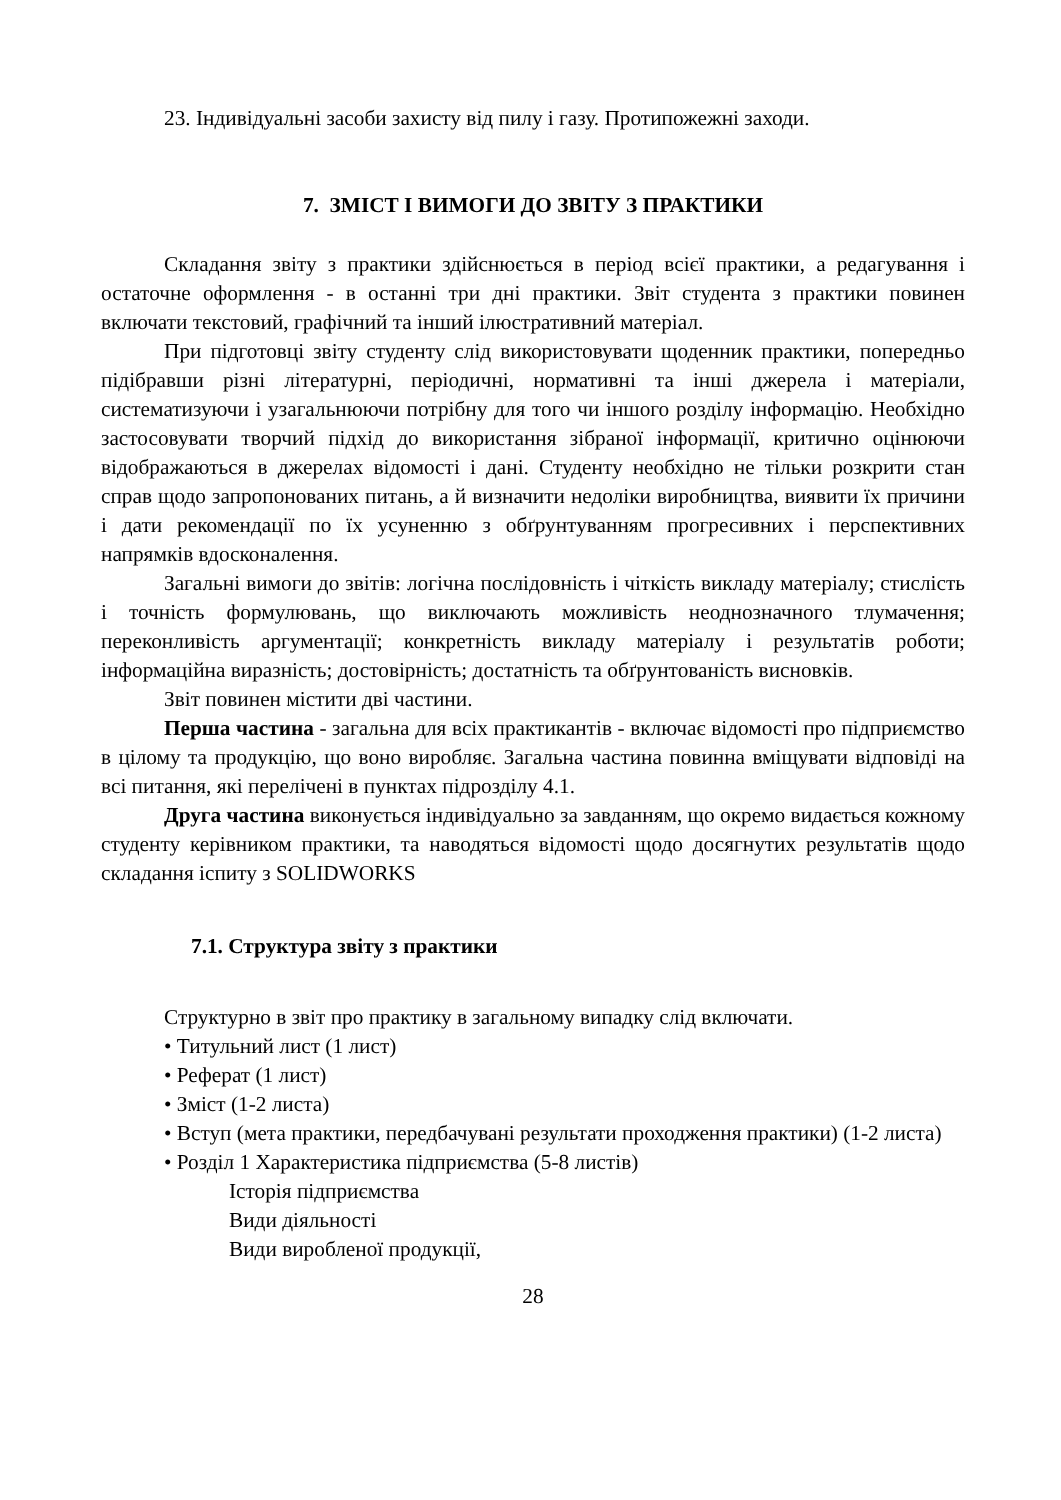23. Індивідуальні засоби захисту від пилу і газу. Протипожежні заходи.
7. ЗМІСТ І ВИМОГИ ДО ЗВІТУ З ПРАКТИКИ
Складання звіту з практики здійснюється в період всієї практики, а редагування і остаточне оформлення - в останні три дні практики. Звіт студента з практики повинен включати текстовий, графічний та інший ілюстративний матеріал.
При підготовці звіту студенту слід використовувати щоденник практики, попередньо підібравши різні літературні, періодичні, нормативні та інші джерела і матеріали, систематизуючи і узагальнюючи потрібну для того чи іншого розділу інформацію. Необхідно застосовувати творчий підхід до використання зібраної інформації, критично оцінюючи відображаються в джерелах відомості і дані. Студенту необхідно не тільки розкрити стан справ щодо запропонованих питань, а й визначити недоліки виробництва, виявити їх причини і дати рекомендації по їх усуненню з обґрунтуванням прогресивних і перспективних напрямків вдосконалення.
Загальні вимоги до звітів: логічна послідовність і чіткість викладу матеріалу; стислість і точність формулювань, що виключають можливість неоднозначного тлумачення; переконливість аргументації; конкретність викладу матеріалу і результатів роботи; інформаційна виразність; достовірність; достатність та обґрунтованість висновків.
Звіт повинен містити дві частини.
Перша частина - загальна для всіх практикантів - включає відомості про підприємство в цілому та продукцію, що воно виробляє. Загальна частина повинна вміщувати відповіді на всі питання, які перелічені в пунктах підрозділу 4.1.
Друга частина виконується індивідуально за завданням, що окремо видається кожному студенту керівником практики, та наводяться відомості щодо досягнутих результатів щодо складання іспиту з SOLIDWORKS
7.1. Структура звіту з практики
Структурно в звіт про практику в загальному випадку слід включати.
• Титульний лист (1 лист)
• Реферат (1 лист)
• Зміст (1-2 листа)
• Вступ (мета практики, передбачувані результати проходження практики) (1-2 листа)
• Розділ 1 Характеристика підприємства (5-8 листів)
Історія підприємства
Види діяльності
Види виробленої продукції,
28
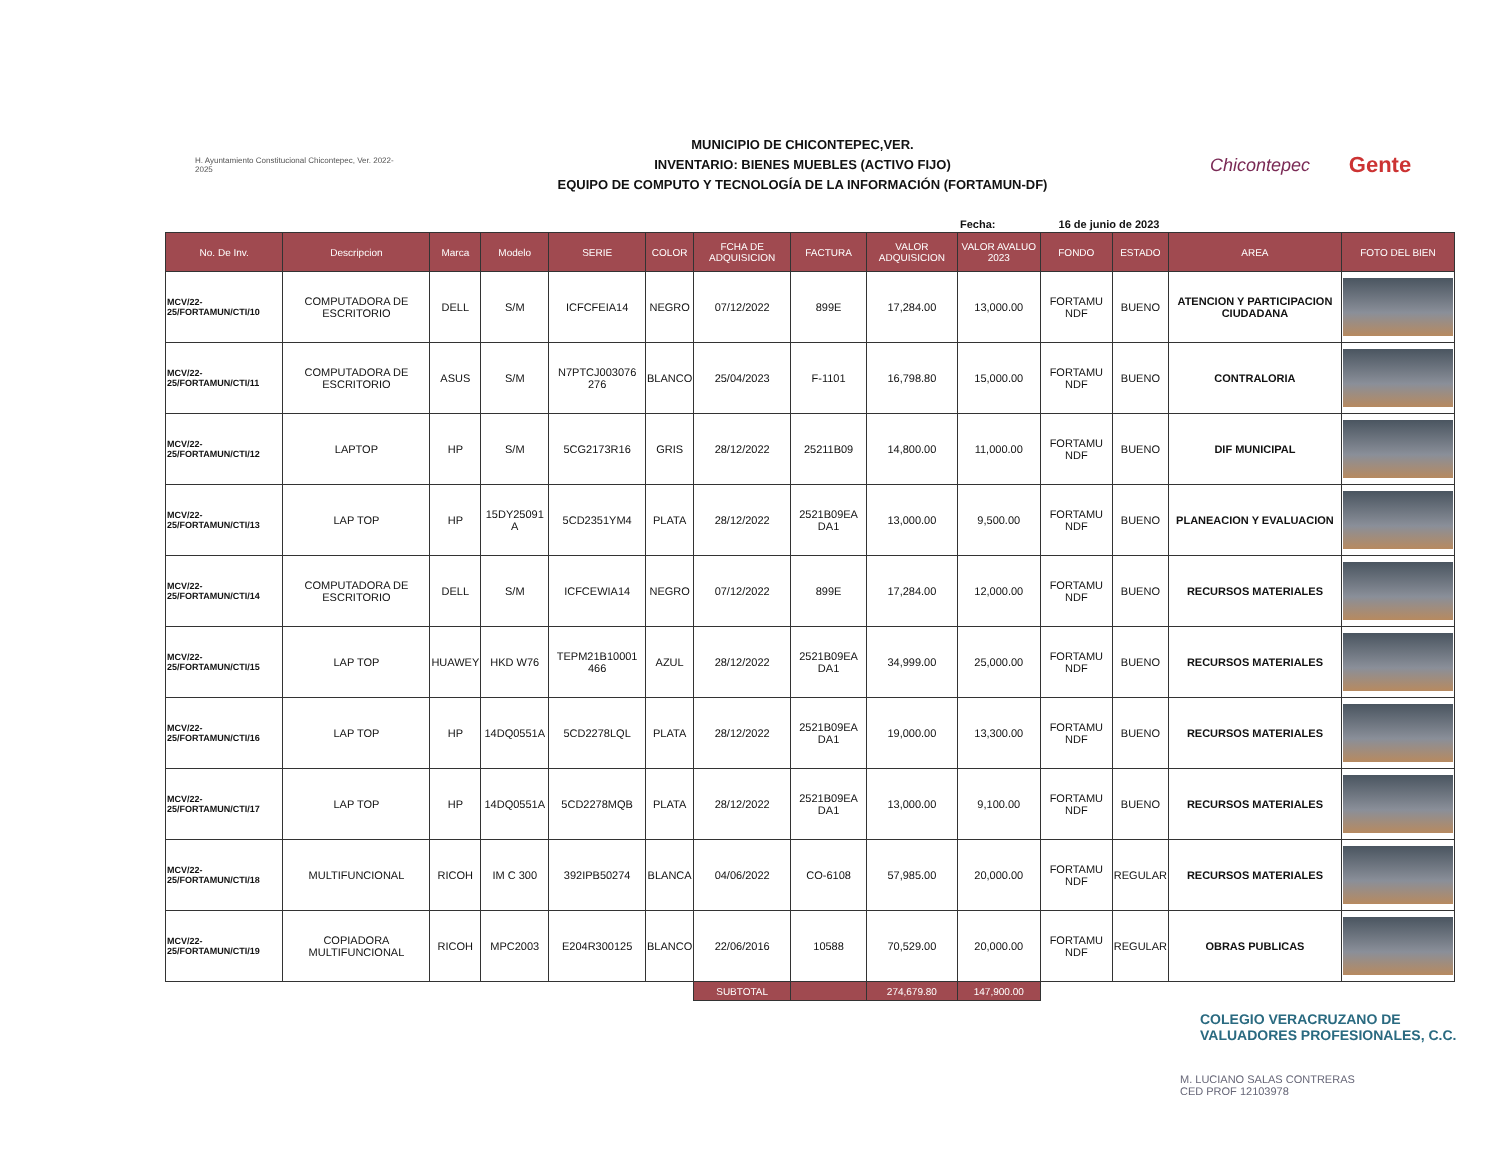H. Ayuntamiento Constitucional Chicontepec, Ver. 2022-2025
MUNICIPIO DE CHICONTEPEC,VER.
INVENTARIO: BIENES MUEBLES (ACTIVO FIJO)
EQUIPO DE COMPUTO Y TECNOLOGÍA DE LA INFORMACIÓN (FORTAMUN-DF)
Chicontepec
Gente
Fecha: 16 de junio de 2023
| No. De Inv. | Descripcion | Marca | Modelo | SERIE | COLOR | FCHA DE ADQUISICION | FACTURA | VALOR ADQUISICION | VALOR AVALUO 2023 | FONDO | ESTADO | AREA | FOTO DEL BIEN |
| --- | --- | --- | --- | --- | --- | --- | --- | --- | --- | --- | --- | --- | --- |
| MCV/22-25/FORTAMUN/CTI/10 | COMPUTADORA DE ESCRITORIO | DELL | S/M | ICFCFEIA14 | NEGRO | 07/12/2022 | 899E | 17,284.00 | 13,000.00 | FORTAMU NDF | BUENO | ATENCION Y PARTICIPACION CIUDADANA | |
| MCV/22-25/FORTAMUN/CTI/11 | COMPUTADORA DE ESCRITORIO | ASUS | S/M | N7PTCJ003076 276 | BLANCO | 25/04/2023 | F-1101 | 16,798.80 | 15,000.00 | FORTAMU NDF | BUENO | CONTRALORIA | |
| MCV/22-25/FORTAMUN/CTI/12 | LAPTOP | HP | S/M | 5CG2173R16 | GRIS | 28/12/2022 | 25211B09 | 14,800.00 | 11,000.00 | FORTAMU NDF | BUENO | DIF MUNICIPAL | |
| MCV/22-25/FORTAMUN/CTI/13 | LAP TOP | HP | 15DY25091 A | 5CD2351YM4 | PLATA | 28/12/2022 | 2521B09EA DA1 | 13,000.00 | 9,500.00 | FORTAMU NDF | BUENO | PLANEACION Y EVALUACION | |
| MCV/22-25/FORTAMUN/CTI/14 | COMPUTADORA DE ESCRITORIO | DELL | S/M | ICFCEWIA14 | NEGRO | 07/12/2022 | 899E | 17,284.00 | 12,000.00 | FORTAMU NDF | BUENO | RECURSOS MATERIALES | |
| MCV/22-25/FORTAMUN/CTI/15 | LAP TOP | HUAWEY | HKD W76 | TEPM21B10001 466 | AZUL | 28/12/2022 | 2521B09EA DA1 | 34,999.00 | 25,000.00 | FORTAMU NDF | BUENO | RECURSOS MATERIALES | |
| MCV/22-25/FORTAMUN/CTI/16 | LAP TOP | HP | 14DQ0551A | 5CD2278LQL | PLATA | 28/12/2022 | 2521B09EA DA1 | 19,000.00 | 13,300.00 | FORTAMU NDF | BUENO | RECURSOS MATERIALES | |
| MCV/22-25/FORTAMUN/CTI/17 | LAP TOP | HP | 14DQ0551A | 5CD2278MQB | PLATA | 28/12/2022 | 2521B09EA DA1 | 13,000.00 | 9,100.00 | FORTAMU NDF | BUENO | RECURSOS MATERIALES | |
| MCV/22-25/FORTAMUN/CTI/18 | MULTIFUNCIONAL | RICOH | IM C 300 | 392IPB50274 | BLANCA | 04/06/2022 | CO-6108 | 57,985.00 | 20,000.00 | FORTAMU NDF | REGULAR | RECURSOS MATERIALES | |
| MCV/22-25/FORTAMUN/CTI/19 | COPIADORA MULTIFUNCIONAL | RICOH | MPC2003 | E204R300125 | BLANCO | 22/06/2016 | 10588 | 70,529.00 | 20,000.00 | FORTAMU NDF | REGULAR | OBRAS PUBLICAS | |
| | | | | | | SUBTOTAL | | 274,679.80 | 147,900.00 | | | | |
COLEGIO VERACRUZANO DE
VALUADORES PROFESIONALES, C.C.
M. LUCIANO SALAS CONTRERAS
CED PROF 12103978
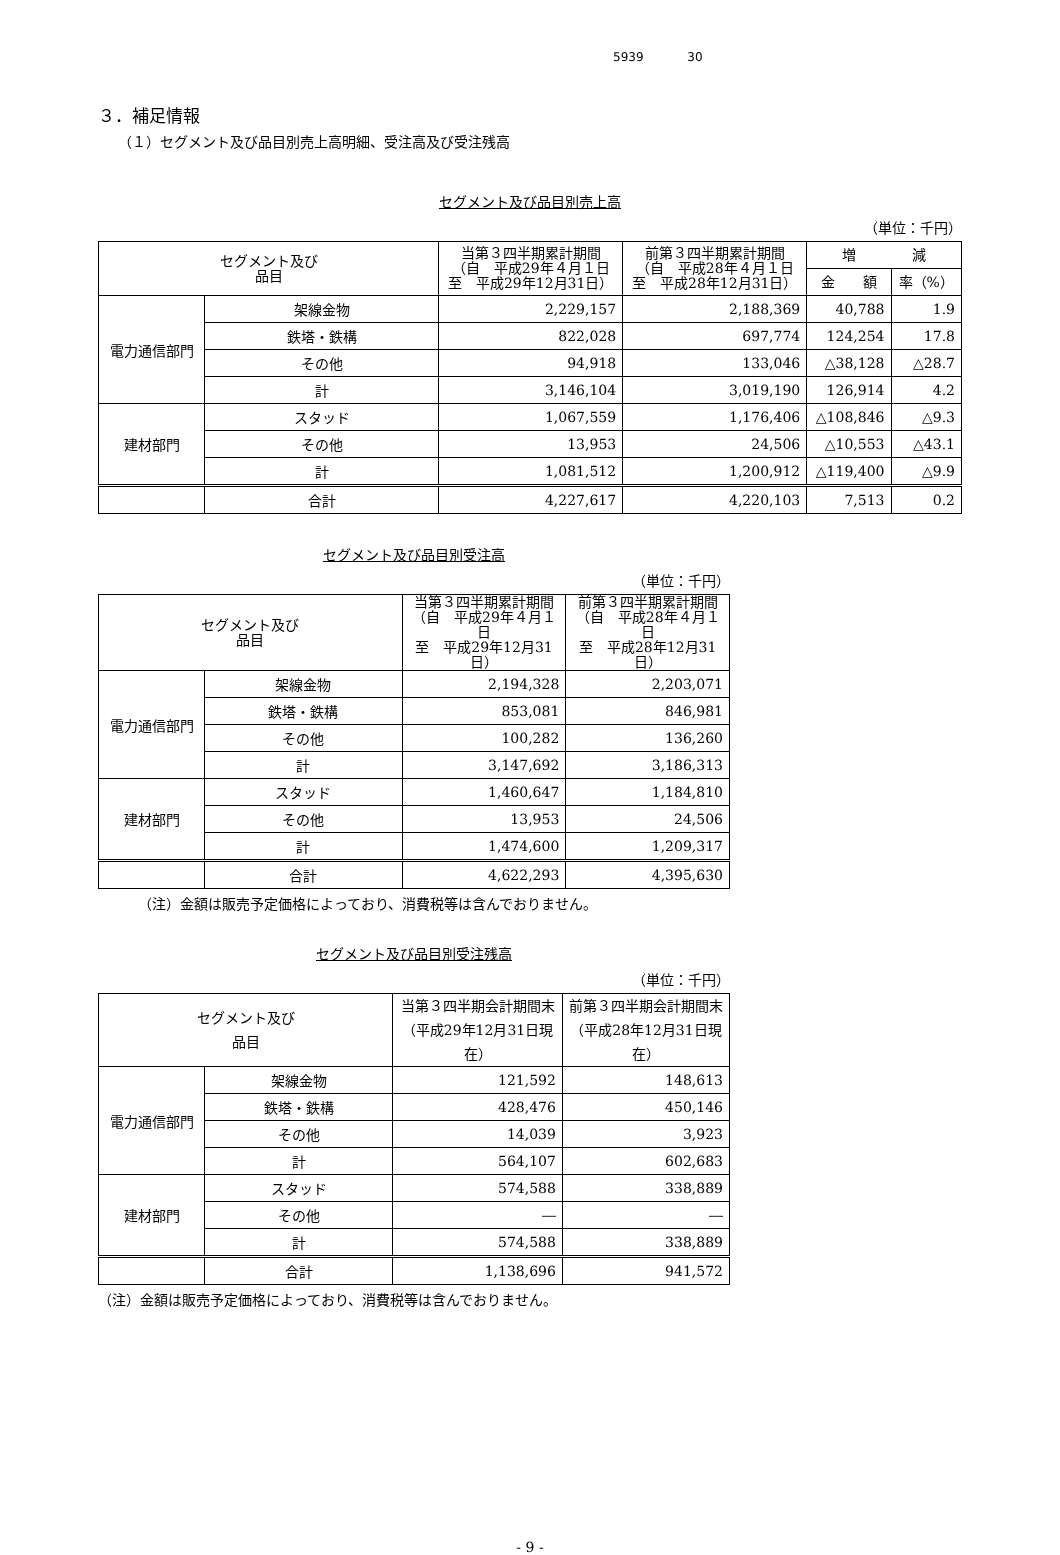5939 30
３．補足情報
（１）セグメント及び品目別売上高明細、受注高及び受注残高
セグメント及び品目別売上高
（単位：千円）
| セグメント及び 品目 | | 当第３四半期累計期間 （自 平成29年４月１日 至 平成29年12月31日） | 前第３四半期累計期間 （自 平成28年４月１日 至 平成28年12月31日） | 増 減 | |
| --- | --- | --- | --- | --- | --- |
| | | | | 金 額 | 率（%） |
| 電力通信部門 | 架線金物 | 2,229,157 | 2,188,369 | 40,788 | 1.9 |
| | 鉄塔・鉄構 | 822,028 | 697,774 | 124,254 | 17.8 |
| | その他 | 94,918 | 133,046 | △38,128 | △28.7 |
| | 計 | 3,146,104 | 3,019,190 | 126,914 | 4.2 |
| 建材部門 | スタッド | 1,067,559 | 1,176,406 | △108,846 | △9.3 |
| | その他 | 13,953 | 24,506 | △10,553 | △43.1 |
| | 計 | 1,081,512 | 1,200,912 | △119,400 | △9.9 |
| | 合計 | 4,227,617 | 4,220,103 | 7,513 | 0.2 |
セグメント及び品目別受注高
（単位：千円）
| セグメント及び 品目 | | 当第３四半期累計期間 （自 平成29年４月１日 至 平成29年12月31日） | 前第３四半期累計期間 （自 平成28年４月１日 至 平成28年12月31日） |
| --- | --- | --- | --- |
| 電力通信部門 | 架線金物 | 2,194,328 | 2,203,071 |
| | 鉄塔・鉄構 | 853,081 | 846,981 |
| | その他 | 100,282 | 136,260 |
| | 計 | 3,147,692 | 3,186,313 |
| 建材部門 | スタッド | 1,460,647 | 1,184,810 |
| | その他 | 13,953 | 24,506 |
| | 計 | 1,474,600 | 1,209,317 |
| | 合計 | 4,622,293 | 4,395,630 |
（注）金額は販売予定価格によっており、消費税等は含んでおりません。
セグメント及び品目別受注残高
（単位：千円）
| セグメント及び 品目 | | 当第３四半期会計期間末 （平成29年12月31日現在） | 前第３四半期会計期間末 （平成28年12月31日現在） |
| --- | --- | --- | --- |
| 電力通信部門 | 架線金物 | 121,592 | 148,613 |
| | 鉄塔・鉄構 | 428,476 | 450,146 |
| | その他 | 14,039 | 3,923 |
| | 計 | 564,107 | 602,683 |
| 建材部門 | スタッド | 574,588 | 338,889 |
| | その他 | ― | ― |
| | 計 | 574,588 | 338,889 |
| | 合計 | 1,138,696 | 941,572 |
（注）金額は販売予定価格によっており、消費税等は含んでおりません。
- 9 -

----------

▶ WORK INSTRUCTION
All lines of the data above that include the word "COMPUTADORA" must be shown.

▶ TASK OUTPUT
| MCV/22-25/FORTAMUN/CTI/10 | COMPUTADORA DE ESCRITORIO | DELL | S/M | ICFCFEIA14 | NEGRO | 07/12/2022 | 899E | 17,284.00 | 13,000.00 | FORTAMU NDF | BUENO | ATENCION Y PARTICIPACION CIUDADANA | |
| MCV/22-25/FORTAMUN/CTI/11 | COMPUTADORA DE ESCRITORIO | ASUS | S/M | N7PTCJ003076 276 | BLANCO | 25/04/2023 | F-1101 | 16,798.80 | 15,000.00 | FORTAMU NDF | BUENO | CONTRALORIA | |
| MCV/22-25/FORTAMUN/CTI/14 | COMPUTADORA DE ESCRITORIO | DELL | S/M | ICFCEWIA14 | NEGRO | 07/12/2022 | 899E | 17,284.00 | 12,000.00 | FORTAMU NDF | BUENO | RECURSOS MATERIALES | |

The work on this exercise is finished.